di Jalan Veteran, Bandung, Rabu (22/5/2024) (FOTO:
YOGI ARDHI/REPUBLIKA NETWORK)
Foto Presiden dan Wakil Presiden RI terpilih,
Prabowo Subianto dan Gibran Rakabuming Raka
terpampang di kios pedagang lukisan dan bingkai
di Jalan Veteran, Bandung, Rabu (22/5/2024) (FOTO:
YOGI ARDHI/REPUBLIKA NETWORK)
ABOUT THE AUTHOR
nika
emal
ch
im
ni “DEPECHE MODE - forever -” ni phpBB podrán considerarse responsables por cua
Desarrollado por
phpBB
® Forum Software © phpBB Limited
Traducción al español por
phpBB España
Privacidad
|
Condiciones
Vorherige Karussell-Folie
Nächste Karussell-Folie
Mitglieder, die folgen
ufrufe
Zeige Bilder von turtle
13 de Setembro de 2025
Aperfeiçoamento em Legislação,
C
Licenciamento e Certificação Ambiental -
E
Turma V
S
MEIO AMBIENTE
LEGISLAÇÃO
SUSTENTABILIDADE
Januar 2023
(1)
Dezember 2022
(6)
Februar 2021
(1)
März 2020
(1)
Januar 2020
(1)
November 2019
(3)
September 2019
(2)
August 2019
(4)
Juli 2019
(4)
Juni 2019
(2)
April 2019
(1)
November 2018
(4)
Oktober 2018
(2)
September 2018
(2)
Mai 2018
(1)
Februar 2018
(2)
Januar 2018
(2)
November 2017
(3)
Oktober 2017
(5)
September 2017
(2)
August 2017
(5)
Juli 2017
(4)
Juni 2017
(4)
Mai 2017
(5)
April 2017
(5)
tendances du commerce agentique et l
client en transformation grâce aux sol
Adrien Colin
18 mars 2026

# # # # #

WORK TO BE COMPLETED — The requested output is the line holding "November 2019" and every line after it up to the last line of the listing, exactly, with nothing else.

ANSWER FOR THIS EXERCISE —
November 2019
(3)
September 2019
(2)
August 2019
(4)
Juli 2019
(4)
Juni 2019
(2)
April 2019
(1)
November 2018
(4)
Oktober 2018
(2)
September 2018
(2)
Mai 2018
(1)
Februar 2018
(2)
Januar 2018
(2)
November 2017
(3)
Oktober 2017
(5)
September 2017
(2)
August 2017
(5)
Juli 2017
(4)
Juni 2017
(4)
Mai 2017
(5)
April 2017
(5)
tendances du commerce agentique et l
client en transformation grâce aux sol
Adrien Colin
18 mars 2026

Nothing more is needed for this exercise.